Uncle Karl departs Biologos

May 3, 2011 • 4:38 am

I am informed that Karl Giberson, formerly Executive Vice President of The BioLogos Foundation, has left the organization.  He has disappeared from their posted list of “team members,” hasn’t yet been replaced, and confirmed to me by email that he resigned.

If you’ve followed this site, you’ll know that I often crossed swords with Karl, including an online debate for USA Today and many writtten exchanges on this site, BioLogos, and PuffHo.  Despite our very strong disagreements about science and faith, I grew to like the guy, bestowing on him the affectionate title of “Uncle Karl.”  I wish him luck.

The fact that he’s gone makes me think that there’s big trouble at BioLogos.  In fact, I’ll go out on a limb and predict the ultimate demise of the Foundation—and good riddance to their science-polluting ways!  BioLogos seems to be increasingly courting evangelical Christians, becoming obsessed with futile and nonsensical tasks like reconciling Adam and Eve with modern knowledge of genetics.   If I know the Templeton Foundation, which is committed to supporting BioLogos until 2012, they’re going to see this as a losing proposition and not renew their support.

25 thoughts on “Uncle Karl departs Biologos

  1. Alas, poor Unkle Karl, I knew him not well. A man of infinite jest …

    Is it just me or did Karl appear to be straying from the reservation in his most recent writings? Could be he was catching Spong-itis and he may end up tied to the same stake by his fellow loving Christians.

    Or, perhaps Karl has finally learned to think for himself and had a Ruh-Roh experience.

    Join us, Unkle Karl, we have cake!

    1. And boots and fun (Not necessarily related topics .. and yet? (I think I need to stop this train of thoughts right now))

  2. He “left”?
    Ha! A likely story.
    Come on Jerry, if you won’t break the real story I guess I’ll have to.
    A team of highly trained atheist seals (or rather gnus) managed to track down the Biologos compound – suspiciously located right next to the Templeton Quisling Academy.
    Under cover of mockery the gnus burst into the compound and fired off a number of deadly shots directly at the Biologos leader. These included: “If Adam and Eve are simply a metaphor, why did Jesus need to die?
    “Whats the solution to the problem of Evil?
    and finally the critical headshot,
    “Do you have evidence for any of this religious stuff?

  3. I think of Biologos as primary a religious enterprise, and these sorts of fallouts, splits and failures occur frequently, since there is no reality in their mission against which they can reach agreement. In this case, they can’t even refer to the Bible or Christian tradition as common ground, since both are contradicted by the scientific data and require considerable dilution to even appear to fit with reality.

    1. No need for scientific data. Like Platonism, there’s just no measure. It incommensurable. No way to say who has found the good or ideal. No way to say who has understood the word of cod. It’s indistinguishable from delusion or self-preference. And probably inimical to a quantifiable and brilliant endeavour like science.

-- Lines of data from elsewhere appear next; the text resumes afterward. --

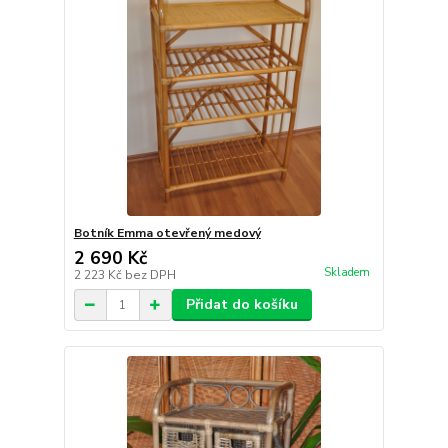
Botník Emma otevřený medový
2 690 Kč
Skladem
2 223 Kč
bez DPH
Přidat do košíku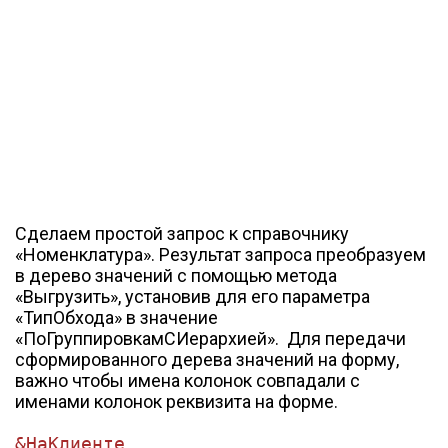
Сделаем простой запрос к справочнику
«Номенклатура». Результат запроса преобразуем
в дерево значений с помощью метода
«Выгрузить», установив для его параметра
«ТипОбхода» в значение
«ПоГруппировкамСИерархией». Для передачи
сформированного дерева значений на форму,
важно чтобы имена колонок совпадали с
именами колонок реквизита на форме.
&НаКлиенте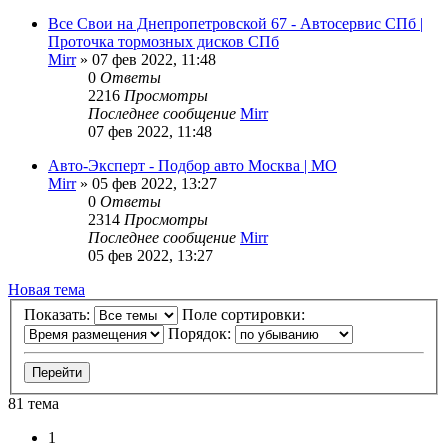
Все Свои на Днепропетровской 67 - Автосервис СПб |
Проточка тормозных дисков СПб
Mirr
»
07 фев 2022, 11:48
0
Ответы
2216
Просмотры
Последнее сообщение
Mirr
07 фев 2022, 11:48
Авто-Эксперт - Подбор авто Москва | МО
Mirr
»
05 фев 2022, 13:27
0
Ответы
2314
Просмотры
Последнее сообщение
Mirr
05 фев 2022, 13:27
Новая тема
Показать:
Поле сортировки:
Порядок:
81 тема
1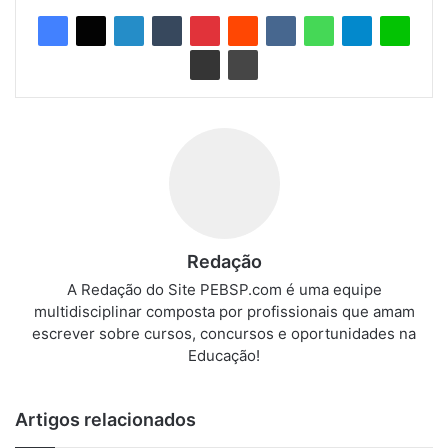
Redação
A Redação do Site PEBSP.com é uma equipe
multidisciplinar composta por profissionais que amam
escrever sobre cursos, concursos e oportunidades na
Educação!
Artigos relacionados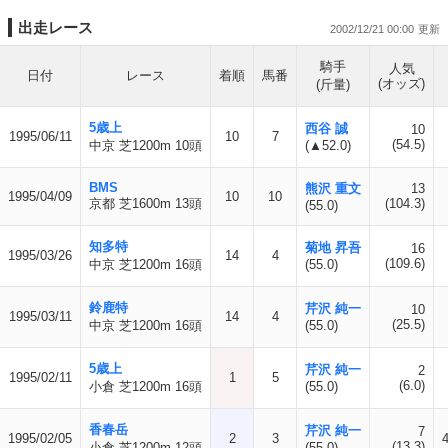
出走レース
2002/12/21 00:00
騎手
人気
日付
レース
着順
馬番
(オッズ)
(斤量)
5歳上
西谷 誠
10
1995/06/11
10
7
(54.5)
中京 芝1200m 10頭
(▲52.0)
BMS
熊沢 重文
13
1995/04/09
10
10
京都 芝1600m 13頭
(104.3)
(55.0)
知多特
菊地 昇吾
16
1995/03/26
14
4
(109.6)
中京 芝1200m 16頭
(55.0)
鈴鹿特
芹沢 純一
10
1995/03/11
14
4
(25.5)
中京 芝1200m 16頭
(55.0)
5歳上
芹沢 純一
2
1995/02/11
1
5
(6.0)
小倉 芝1200m 16頭
(55.0)
香春岳
芹沢 純一
7
1995/02/05
2
3
(13.3)
小倉 芝1200m 12頭
(55.0)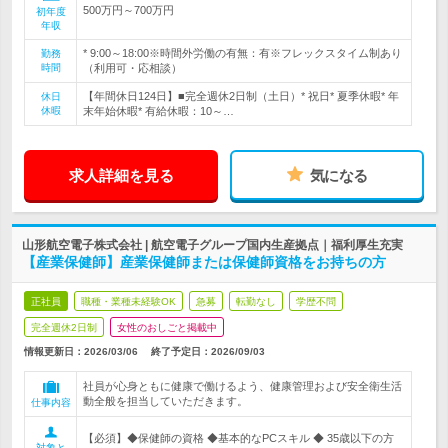
500万円～700万円
初年度
年収
* 9:00～18:00※時間外労働の有無：有※フレックスタイム制あり
勤務
時間
（利用可・応相談）
【年間休日124日】■完全週休2日制（土日）* 祝日* 夏季休暇* 年
休日
休暇
末年始休暇* 有給休暇：10～…
求人詳細を見る
気になる
山形航空電子株式会社 | 航空電子グループ国内生産拠点｜福利厚生充実
【産業保健師】産業保健師または保健師資格をお持ちの方
正社員
職種・業種未経験OK
急募
転勤なし
学歴不問
完全週休2日制
女性のおしごと掲載中
情報更新日：2026/03/06
終了予定日：
2026/09/03
社員が心身ともに健康で働けるよう、健康管理および安全衛生活
動全般を担当していただきます。
仕事内容
【必須】◆保健師の資格 ◆基本的なPCスキル ◆ 35歳以下の方
対象と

      Bringing science to bear on this would be cracking a nut with a sledgehammer. But it’d would be a rubbery nut, because no body would agree that we were using the correct sledgehammer.

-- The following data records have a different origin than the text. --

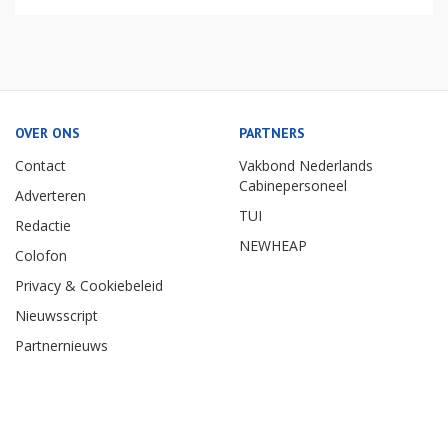
OVER ONS
PARTNERS
Contact
Vakbond Nederlands
Cabinepersoneel
Adverteren
TUI
Redactie
NEWHEAP
Colofon
Privacy & Cookiebeleid
Nieuwsscript
Partnernieuws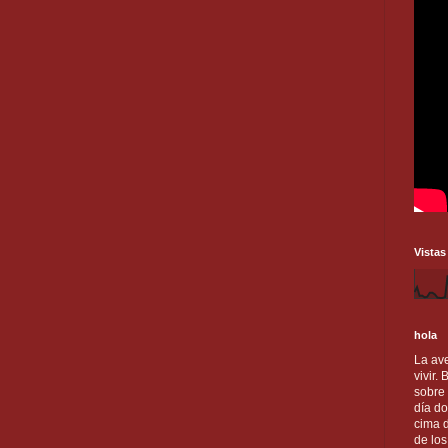
Vistas
hola
La ave
vivir.
sobre
día do
cima d
de lo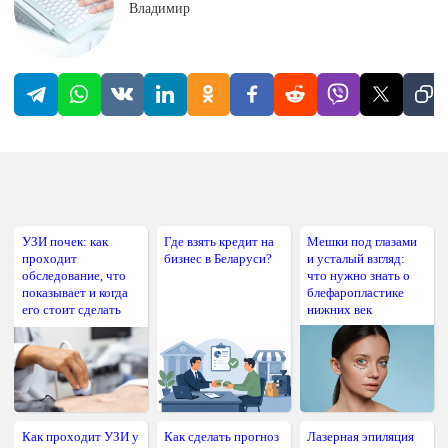
Владимир
УЗИ почек: как
Где взять кредит на
Мешки под глазами
проходит
бизнес в Беларуси?
и усталый взгляд:
обследование, что
что нужно знать о
показывает и когда
блефаропластике
его стоит сделать
нижних век
Как проходит УЗИ у
Как сделать прогноз
Лазерная эпиляция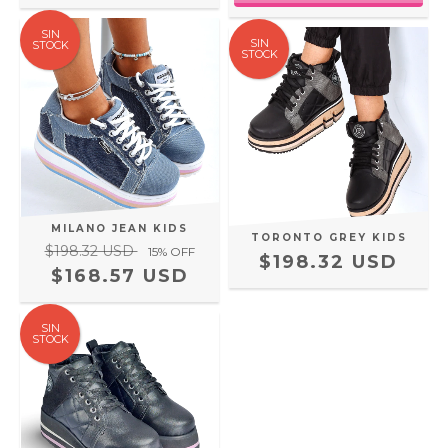
SIN
SIN
STOCK
STOCK
MILANO JEAN KIDS
TORONTO GREY KIDS
$198.32 USD
15
% OFF
$198.32 USD
$168.57 USD
SIN
STOCK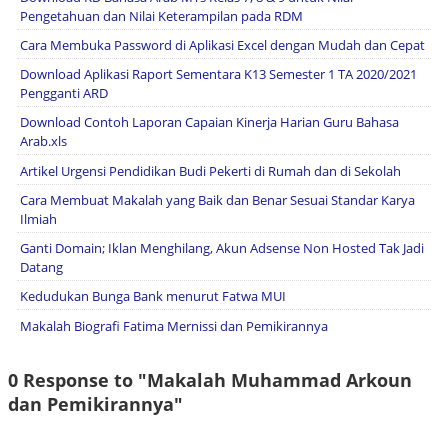
Pengetahuan dan Nilai Keterampilan pada RDM
Cara Membuka Password di Aplikasi Excel dengan Mudah dan Cepat
Download Aplikasi Raport Sementara K13 Semester 1 TA 2020/2021
Pengganti ARD
Download Contoh Laporan Capaian Kinerja Harian Guru Bahasa
Arab.xls
Artikel Urgensi Pendidikan Budi Pekerti di Rumah dan di Sekolah
Cara Membuat Makalah yang Baik dan Benar Sesuai Standar Karya
Ilmiah
Ganti Domain; Iklan Menghilang, Akun Adsense Non Hosted Tak Jadi
Datang
Kedudukan Bunga Bank menurut Fatwa MUI
Makalah Biografi Fatima Mernissi dan Pemikirannya
0 Response to "Makalah Muhammad Arkoun
dan Pemikirannya"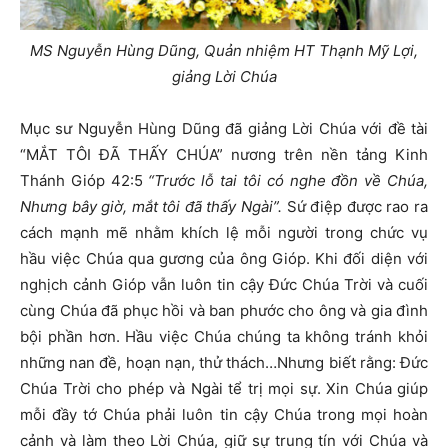
MS Nguyễn Hùng Dũng, Quản nhiệm HT Thạnh Mỹ Lợi,
giảng Lời Chúa
Mục sư Nguyễn Hùng Dũng đã giảng Lời Chúa với đề tài
“MẮT TÔI ĐÃ THẤY CHÚA” nương trên nền tảng Kinh
Thánh Gióp 42:5
“Trước lỗ tai tôi có nghe đồn về Chúa,
Nhưng bây giờ, mắt tôi đã thấy Ngài”.
Sứ điệp được rao ra
cách mạnh mẽ nhằm khích lệ mỗi người trong chức vụ
hầu việc Chúa qua gương của ông Gióp. Khi đối diện với
nghịch cảnh Gióp vẫn luôn tin cậy Đức Chúa Trời và cuối
cùng Chúa đã phục hồi và ban phước cho ông và gia đình
bội phần hơn. Hầu việc Chúa chúng ta không tránh khỏi
những nan đề, hoạn nạn, thử thách…Nhưng biết rằng: Đức
Chúa Trời cho phép và Ngài tể trị mọi sự. Xin Chúa giúp
mỗi đầy tớ Chúa phải luôn tin cậy Chúa trong mọi hoàn
cảnh và làm theo Lời Chúa, giữ sự trung tín với Chúa và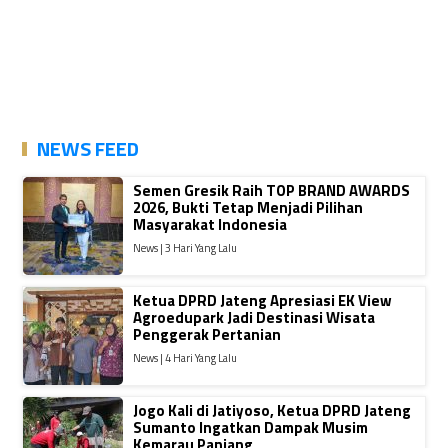
NEWS FEED
Semen Gresik Raih TOP BRAND AWARDS
2026, Bukti Tetap Menjadi Pilihan
Masyarakat Indonesia
News | 3 Hari Yang Lalu
Ketua DPRD Jateng Apresiasi EK View
Agroedupark Jadi Destinasi Wisata
Penggerak Pertanian
News | 4 Hari Yang Lalu
Jogo Kali di Jatiyoso, Ketua DPRD Jateng
Sumanto Ingatkan Dampak Musim
Kemarau Panjang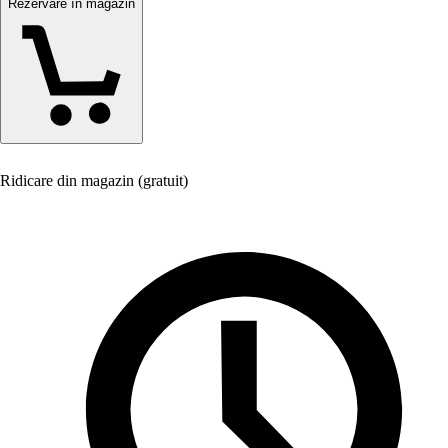
Rezervare în magazin
Ridicare din magazin (gratuit)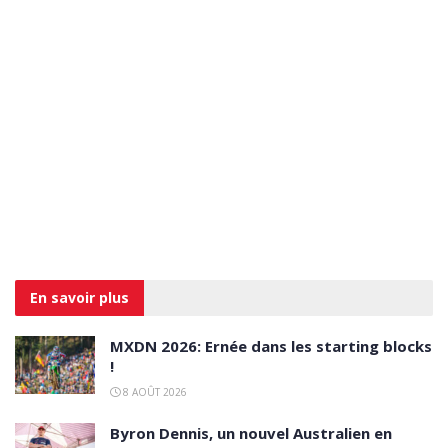
En savoir
plus
MXDN 2026: Ernée dans les starting blocks
!
8 AOÛT 2026
Byron Dennis, un nouvel Australien en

    1. Oh, my. Look at the time! Is it the rapture already? I need to get a haircut, so I’ll look nice for Jesus.

  4. Well, I hope he lands on his feet doing science.

    We need more scientists. We do not need one more apologist for the failures of religion to demonstrate the accuracy of their truth claims.

    Yes, you can be a scientist and be a believer in religion.

    No, you can’t let your religion bias your science. Thankfully, we have a process called “peer review” that spots such bias. (BTW and before anyone complains: Peer review is ALSO the post-publication dissection of any article that makes it through the initial publication process. See the recent kerfuffle over EO Wilson. In fact, I’m quite sure that the post-publication peer review process is much more valuable and rigorous.)

  5. Uncle Karl – since you have posted here in the past, did a non-disclosure agreement follow you out the door?

  6. Templeton BioLogos strategy:

    “The invitation-only workshops will bring scientists and evangelical leaders together to seek a theology more accepting of science, specifically evolutionary biology. These projects will allow the BioLogos Foundation to build a reputation as a source of sympathetic, authoritative, and accessible thought on matters of science and faith.”

    Disco Wedge strategy:

    “Alongside a focus on influential opinion-makers, we also seek to build up a popular base of support among our natural constituency, namely, Christians. We will do this primarily through apologetics seminars. We intend these to encourage and equip believers with new scientific evidence’s that support the faith, as well as to “popularize” our ideas in the broader culture.”